Sono stati uccisi perché stranieri, perché capaci di comprendere ciò che si stava realizzando e quindi “pericolosi”, perché preti e pastori, per politica, per odio, per ignoranza.
Sono stati accompagnati da moltissimi altri a noi sconosciuti e da una ragazza di 24 anni, da pochi anni suora che per fedeltà alla sua consacrazione a Dio ha resistito e rifiutato di cadere nelle mani e cedere alle voglie di un comandante che voleva prenderla con la forza, Anualite. Sorte triste e gloriosa, giorni oscuri di violenza e di morte, giorni luminosi di testimonianza e di amore nelle offese, di perdono nella persecuzione.
Per lei era il primo dicembre ed è appunto oggi che tutta la nazione del Congo la ricorda ad Isiro, nella città in cui è rimasta alcune ore, il tempo di morire.
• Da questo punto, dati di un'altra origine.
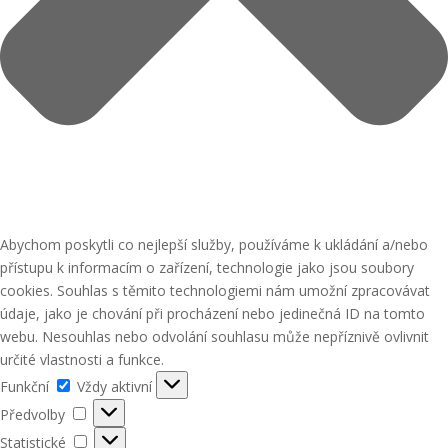
Abychom poskytli co nejlepší služby, používáme k ukládání a/nebo
přístupu k informacím o zařízení, technologie jako jsou soubory
cookies. Souhlas s těmito technologiemi nám umožní zpracovávat
údaje, jako je chování při procházení nebo jedinečná ID na tomto
webu. Nesouhlas nebo odvolání souhlasu může nepříznivě ovlivnit
určité vlastnosti a funkce.
Funkční
Funkční
Vždy aktivní
Předvolby
Předvolby
Statistické
Statistické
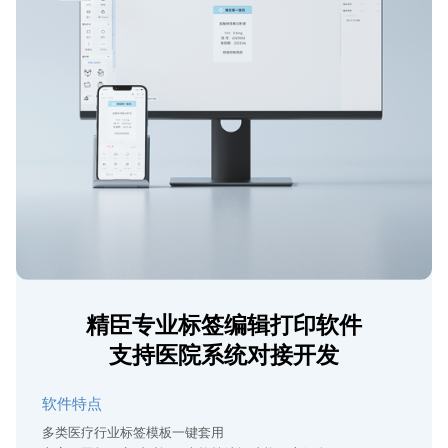
精臣专业标签编辑打印软件
支持医院系统对接开发
软件特点
多类医疗行业标签模板一键套用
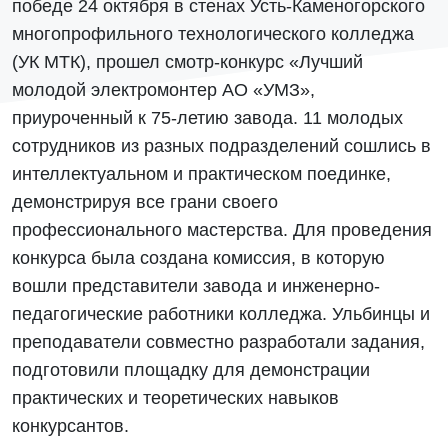
победе 24 октября в стенах Усть-Каменогорского
многопрофильного технологического колледжа
(УК МТК), прошел смотр-конкурс «Лучший
молодой электромонтер АО «УМЗ»,
приуроченный к 75-летию завода. 11 молодых
сотрудников из разных подразделений сошлись в
интеллектуальном и практическом поединке,
демонстрируя все грани своего
профессионального мастерства. Для проведения
конкурса была создана комиссия, в которую
вошли представители завода и инженерно-
педагогические работники колледжа. Ульбинцы и
преподаватели совместно разработали задания,
подготовили площадку для демонстрации
практических и теоретических навыков
конкурсантов.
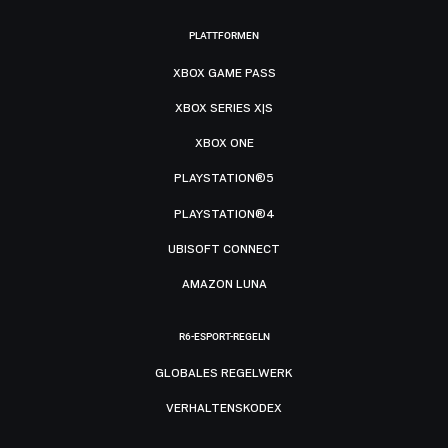
PLATTFORMEN
XBOX GAME PASS
XBOX SERIES X|S
XBOX ONE
PLAYSTATION®5
PLAYSTATION®4
UBISOFT CONNECT
AMAZON LUNA
R6-ESPORT-REGELN
GLOBALES REGELWERK
VERHALTENSKODEX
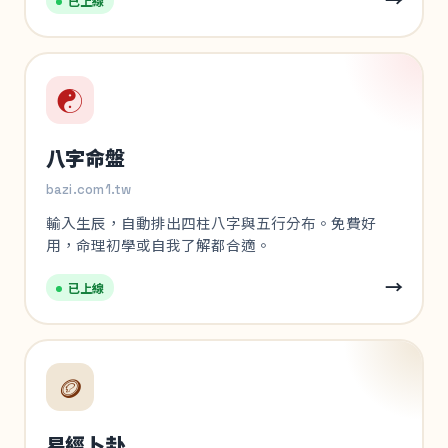
→
已上線
☯️
八字命盤
bazi.com1.tw
輸入生辰，自動排出四柱八字與五行分布。免費好
用，命理初學或自我了解都合適。
→
已上線
🪙
易經卜卦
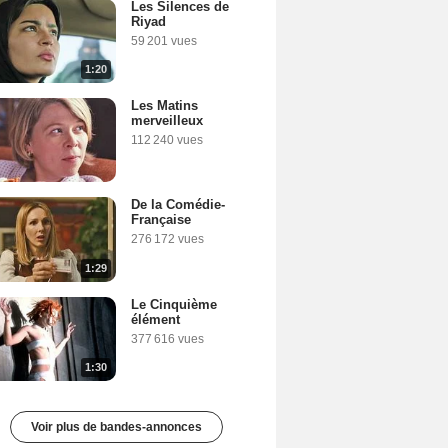
Les Silences de
Riyad
59 201 vues
1:20
Les Matins
merveilleux
112 240 vues
De la Comédie-
Française
276 172 vues
1:29
Le Cinquième
élément
377 616 vues
1:30
Voir plus de bandes-annonces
Anch’io sono qui perché qui si sono dati appuntamento i cristiani, dopo essere passati per Wamba e per Bafwabaka, nei luoghi in cui è nata e cresciuta, dove ha conosciuto ed amato Cristo nella fede, dove ha servito con semplicità e amore i fratelli, dove lei si è “messa a parte” per essere di Dio. E’ la prima “beata”, si dice così, tra i credenti del Congo, della quale di fa memoria, per non dimenticare, presa ad esempio per sostenere il cammino di molti altri ed altre.